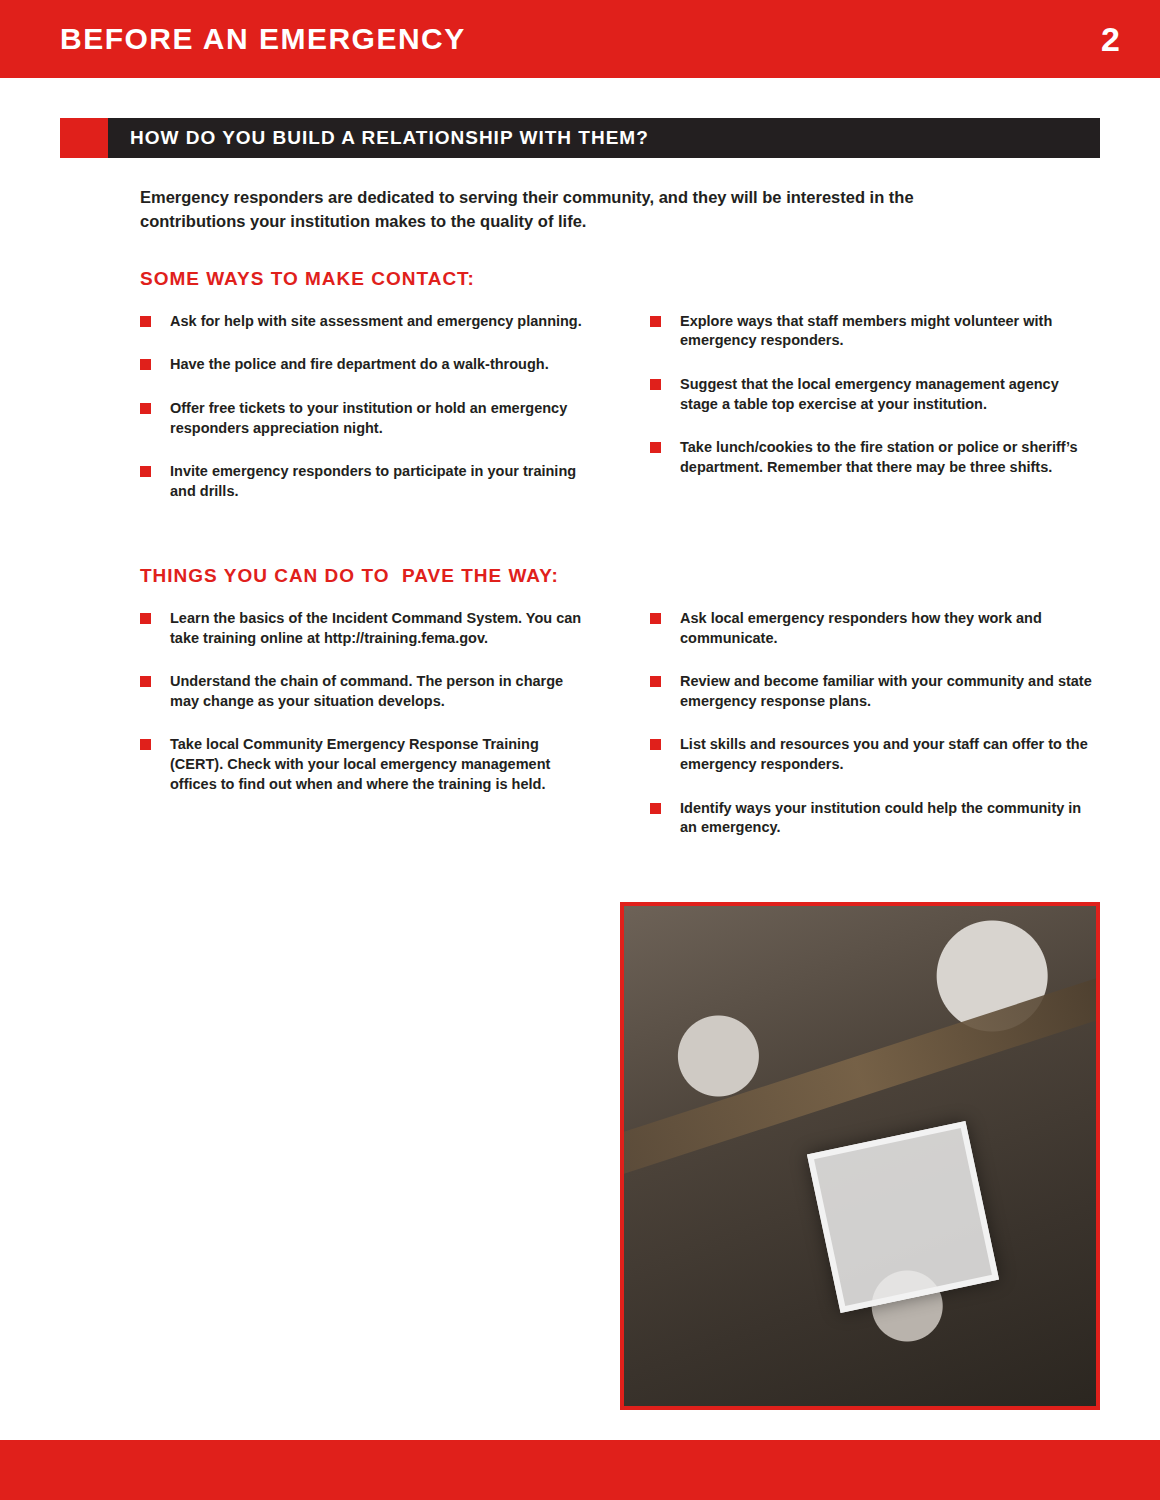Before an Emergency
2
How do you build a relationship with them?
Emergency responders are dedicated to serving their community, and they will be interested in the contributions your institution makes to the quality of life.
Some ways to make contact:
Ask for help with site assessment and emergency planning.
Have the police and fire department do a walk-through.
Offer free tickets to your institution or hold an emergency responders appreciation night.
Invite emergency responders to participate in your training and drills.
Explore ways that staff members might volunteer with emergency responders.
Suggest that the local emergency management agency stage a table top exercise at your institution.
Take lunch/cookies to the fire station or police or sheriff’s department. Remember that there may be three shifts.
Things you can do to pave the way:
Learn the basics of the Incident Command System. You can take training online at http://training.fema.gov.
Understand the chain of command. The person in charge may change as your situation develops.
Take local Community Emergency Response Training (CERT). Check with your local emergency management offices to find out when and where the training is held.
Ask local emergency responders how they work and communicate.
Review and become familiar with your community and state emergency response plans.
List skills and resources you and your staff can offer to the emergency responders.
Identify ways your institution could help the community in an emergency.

Your task: When the word "management" turns up on a line of the material above, copy that line.

Solution to the problem:
Suggest that the local emergency management agency stage a table top exercise at your institution.
Take local Community Emergency Response Training (CERT). Check with your local emergency management offices to find out when and where the training is held.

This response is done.